Günlük hayatımızda çokça kullandığımız “o giderken ben dönüyordum; yaş yetmiş iş bitmiş; aklı bir karış havada; bir ayağı çukurda…” ve buna benzer söylemler zihnimizde bir resim oluşturur. Bu resimde yaşlara dair önyargılar ve inançlar, tıpkı ırkçılık ve cinsiyetçilikte olduğu gibi ayrımcılığı destekler ve yeniden üretir. Önyargılara dayalı beklentiler, kuşaklar arası ilişkinin ve iletişimin de önünde bir engele dönüşür.

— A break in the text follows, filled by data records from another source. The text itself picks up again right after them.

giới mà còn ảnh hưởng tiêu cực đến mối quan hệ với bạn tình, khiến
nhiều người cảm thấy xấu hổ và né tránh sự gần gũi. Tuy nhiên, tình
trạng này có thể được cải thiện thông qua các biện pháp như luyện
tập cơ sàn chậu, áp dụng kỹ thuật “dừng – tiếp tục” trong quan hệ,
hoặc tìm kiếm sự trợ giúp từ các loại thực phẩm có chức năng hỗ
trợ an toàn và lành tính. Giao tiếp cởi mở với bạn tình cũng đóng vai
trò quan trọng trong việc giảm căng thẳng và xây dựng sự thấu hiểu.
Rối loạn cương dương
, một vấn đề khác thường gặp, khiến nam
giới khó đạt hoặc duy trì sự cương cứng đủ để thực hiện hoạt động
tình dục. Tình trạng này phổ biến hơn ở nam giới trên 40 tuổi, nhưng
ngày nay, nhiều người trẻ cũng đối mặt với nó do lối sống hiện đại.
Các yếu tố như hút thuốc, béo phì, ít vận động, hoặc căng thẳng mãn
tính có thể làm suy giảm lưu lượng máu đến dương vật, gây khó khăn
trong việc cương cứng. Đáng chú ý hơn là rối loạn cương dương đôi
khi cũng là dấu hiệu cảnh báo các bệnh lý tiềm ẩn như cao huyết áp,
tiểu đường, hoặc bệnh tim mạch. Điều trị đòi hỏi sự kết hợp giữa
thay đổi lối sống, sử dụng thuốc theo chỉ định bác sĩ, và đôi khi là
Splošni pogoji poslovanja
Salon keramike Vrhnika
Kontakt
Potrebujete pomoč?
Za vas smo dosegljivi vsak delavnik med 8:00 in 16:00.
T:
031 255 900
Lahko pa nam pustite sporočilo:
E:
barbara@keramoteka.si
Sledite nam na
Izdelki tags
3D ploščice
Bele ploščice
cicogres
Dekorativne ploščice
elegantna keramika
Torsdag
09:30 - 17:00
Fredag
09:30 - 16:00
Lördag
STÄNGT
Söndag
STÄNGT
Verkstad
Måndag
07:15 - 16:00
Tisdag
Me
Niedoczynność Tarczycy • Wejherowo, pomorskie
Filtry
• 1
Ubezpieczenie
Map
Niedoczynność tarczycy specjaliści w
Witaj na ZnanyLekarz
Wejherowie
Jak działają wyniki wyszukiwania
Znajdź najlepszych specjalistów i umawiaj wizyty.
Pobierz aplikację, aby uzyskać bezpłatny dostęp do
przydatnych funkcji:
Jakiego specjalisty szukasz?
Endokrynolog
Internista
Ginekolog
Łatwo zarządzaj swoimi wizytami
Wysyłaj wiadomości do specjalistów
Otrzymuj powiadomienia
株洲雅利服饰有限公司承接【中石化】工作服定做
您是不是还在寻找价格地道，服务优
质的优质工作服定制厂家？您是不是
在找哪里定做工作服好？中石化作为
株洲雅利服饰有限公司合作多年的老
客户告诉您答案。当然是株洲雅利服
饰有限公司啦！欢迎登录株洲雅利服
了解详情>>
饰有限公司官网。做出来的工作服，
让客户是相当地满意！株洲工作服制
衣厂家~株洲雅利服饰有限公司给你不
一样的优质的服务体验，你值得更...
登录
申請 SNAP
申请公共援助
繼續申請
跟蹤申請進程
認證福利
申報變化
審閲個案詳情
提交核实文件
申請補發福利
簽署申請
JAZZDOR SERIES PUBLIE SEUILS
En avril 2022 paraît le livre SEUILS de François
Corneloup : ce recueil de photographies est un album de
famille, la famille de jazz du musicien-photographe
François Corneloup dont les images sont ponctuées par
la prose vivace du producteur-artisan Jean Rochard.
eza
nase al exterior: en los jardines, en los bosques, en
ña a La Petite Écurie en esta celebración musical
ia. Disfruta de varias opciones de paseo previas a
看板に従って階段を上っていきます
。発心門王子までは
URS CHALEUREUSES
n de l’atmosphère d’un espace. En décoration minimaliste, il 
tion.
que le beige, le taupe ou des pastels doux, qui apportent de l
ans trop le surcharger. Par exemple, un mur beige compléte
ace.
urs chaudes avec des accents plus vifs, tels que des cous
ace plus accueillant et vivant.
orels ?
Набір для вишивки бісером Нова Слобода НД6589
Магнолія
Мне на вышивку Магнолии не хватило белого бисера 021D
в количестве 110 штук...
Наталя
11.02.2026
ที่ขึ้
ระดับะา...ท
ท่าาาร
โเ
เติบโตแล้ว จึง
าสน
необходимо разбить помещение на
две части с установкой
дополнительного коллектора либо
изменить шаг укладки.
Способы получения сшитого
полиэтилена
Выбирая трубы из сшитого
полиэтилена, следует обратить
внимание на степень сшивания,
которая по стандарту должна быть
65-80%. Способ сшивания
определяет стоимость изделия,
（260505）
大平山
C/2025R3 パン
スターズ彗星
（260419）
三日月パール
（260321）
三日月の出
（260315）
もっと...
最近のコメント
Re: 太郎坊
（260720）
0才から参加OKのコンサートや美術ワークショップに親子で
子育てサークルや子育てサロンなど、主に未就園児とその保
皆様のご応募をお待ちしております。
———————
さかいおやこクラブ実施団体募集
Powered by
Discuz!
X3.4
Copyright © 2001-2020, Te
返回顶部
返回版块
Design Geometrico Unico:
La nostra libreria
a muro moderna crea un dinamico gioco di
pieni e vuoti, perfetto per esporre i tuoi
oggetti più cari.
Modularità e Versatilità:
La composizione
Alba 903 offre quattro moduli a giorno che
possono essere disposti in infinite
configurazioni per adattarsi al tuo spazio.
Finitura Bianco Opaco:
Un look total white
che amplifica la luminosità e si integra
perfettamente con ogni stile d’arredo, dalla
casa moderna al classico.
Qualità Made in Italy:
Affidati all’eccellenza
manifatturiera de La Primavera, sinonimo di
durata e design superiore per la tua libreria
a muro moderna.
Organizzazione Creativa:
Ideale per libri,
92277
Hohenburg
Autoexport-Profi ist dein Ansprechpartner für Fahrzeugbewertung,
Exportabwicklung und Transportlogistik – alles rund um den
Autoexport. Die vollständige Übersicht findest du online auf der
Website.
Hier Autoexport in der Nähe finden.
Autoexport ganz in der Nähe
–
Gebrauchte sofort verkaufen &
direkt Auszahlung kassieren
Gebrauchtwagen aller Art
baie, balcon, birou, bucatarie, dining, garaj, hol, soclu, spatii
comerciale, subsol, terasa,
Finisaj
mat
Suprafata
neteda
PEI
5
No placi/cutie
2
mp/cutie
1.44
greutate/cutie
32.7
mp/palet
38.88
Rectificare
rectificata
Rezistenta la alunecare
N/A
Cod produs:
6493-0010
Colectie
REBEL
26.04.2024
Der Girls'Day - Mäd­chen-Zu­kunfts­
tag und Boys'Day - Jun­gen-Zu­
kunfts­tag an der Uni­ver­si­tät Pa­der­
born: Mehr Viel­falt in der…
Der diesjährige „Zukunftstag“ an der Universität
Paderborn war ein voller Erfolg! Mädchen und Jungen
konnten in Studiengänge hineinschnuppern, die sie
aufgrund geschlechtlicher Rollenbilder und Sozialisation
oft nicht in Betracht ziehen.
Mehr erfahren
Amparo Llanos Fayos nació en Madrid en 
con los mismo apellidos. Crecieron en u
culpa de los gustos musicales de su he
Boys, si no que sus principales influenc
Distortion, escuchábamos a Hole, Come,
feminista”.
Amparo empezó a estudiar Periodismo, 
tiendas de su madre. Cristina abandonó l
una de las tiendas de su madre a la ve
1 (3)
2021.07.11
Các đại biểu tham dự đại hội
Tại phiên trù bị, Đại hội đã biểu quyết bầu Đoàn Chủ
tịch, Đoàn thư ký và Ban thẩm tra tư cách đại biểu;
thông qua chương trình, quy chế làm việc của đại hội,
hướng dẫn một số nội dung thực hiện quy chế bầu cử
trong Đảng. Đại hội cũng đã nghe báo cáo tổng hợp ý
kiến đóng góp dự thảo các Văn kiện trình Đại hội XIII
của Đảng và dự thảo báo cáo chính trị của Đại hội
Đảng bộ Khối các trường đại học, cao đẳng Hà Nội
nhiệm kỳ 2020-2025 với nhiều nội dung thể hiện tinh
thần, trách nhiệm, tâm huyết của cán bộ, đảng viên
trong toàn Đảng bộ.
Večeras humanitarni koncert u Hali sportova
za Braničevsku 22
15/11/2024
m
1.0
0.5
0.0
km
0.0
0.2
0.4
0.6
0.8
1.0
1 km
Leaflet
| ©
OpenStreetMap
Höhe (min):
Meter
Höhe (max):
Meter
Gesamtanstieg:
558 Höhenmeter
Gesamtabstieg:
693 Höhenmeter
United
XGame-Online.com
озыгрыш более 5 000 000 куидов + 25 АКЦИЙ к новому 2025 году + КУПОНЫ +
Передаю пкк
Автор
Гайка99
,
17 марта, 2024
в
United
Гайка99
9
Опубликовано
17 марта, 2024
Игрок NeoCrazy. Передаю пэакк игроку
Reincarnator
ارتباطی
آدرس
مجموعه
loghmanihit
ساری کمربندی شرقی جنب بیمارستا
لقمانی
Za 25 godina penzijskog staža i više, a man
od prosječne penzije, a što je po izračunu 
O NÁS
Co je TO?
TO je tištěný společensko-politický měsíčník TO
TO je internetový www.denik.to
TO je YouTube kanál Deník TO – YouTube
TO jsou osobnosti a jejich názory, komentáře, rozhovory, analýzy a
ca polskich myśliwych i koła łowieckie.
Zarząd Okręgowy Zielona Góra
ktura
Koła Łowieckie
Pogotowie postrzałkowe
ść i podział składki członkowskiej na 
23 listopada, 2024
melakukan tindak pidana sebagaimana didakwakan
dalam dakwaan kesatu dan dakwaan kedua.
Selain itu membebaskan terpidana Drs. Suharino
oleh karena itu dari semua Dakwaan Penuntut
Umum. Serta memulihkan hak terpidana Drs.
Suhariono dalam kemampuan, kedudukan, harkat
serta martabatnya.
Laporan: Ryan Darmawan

Yaş ayrımcılığı, bazen yaşlı erkeler iktidarı olarak hayat bulurken bazen yaşlıların toplumda bir yük olarak görülmesi ve dışlanması zulmüne bürünür. Şirketlerde, sivil toplum kuruluşlarında, hastanelerde, metroda, sokakta, iş ararken, evlenirken, hukuki işlemler yaparken ve daha pek çok yerde karşılaşırız “genç-yaşlı” ayrımı ile. Tüm bu ayrımcılık pratikleri ve bu pratiklerle şiddetsiz mücadelenin yöntemleri üzerine konuştuk, tartıştık.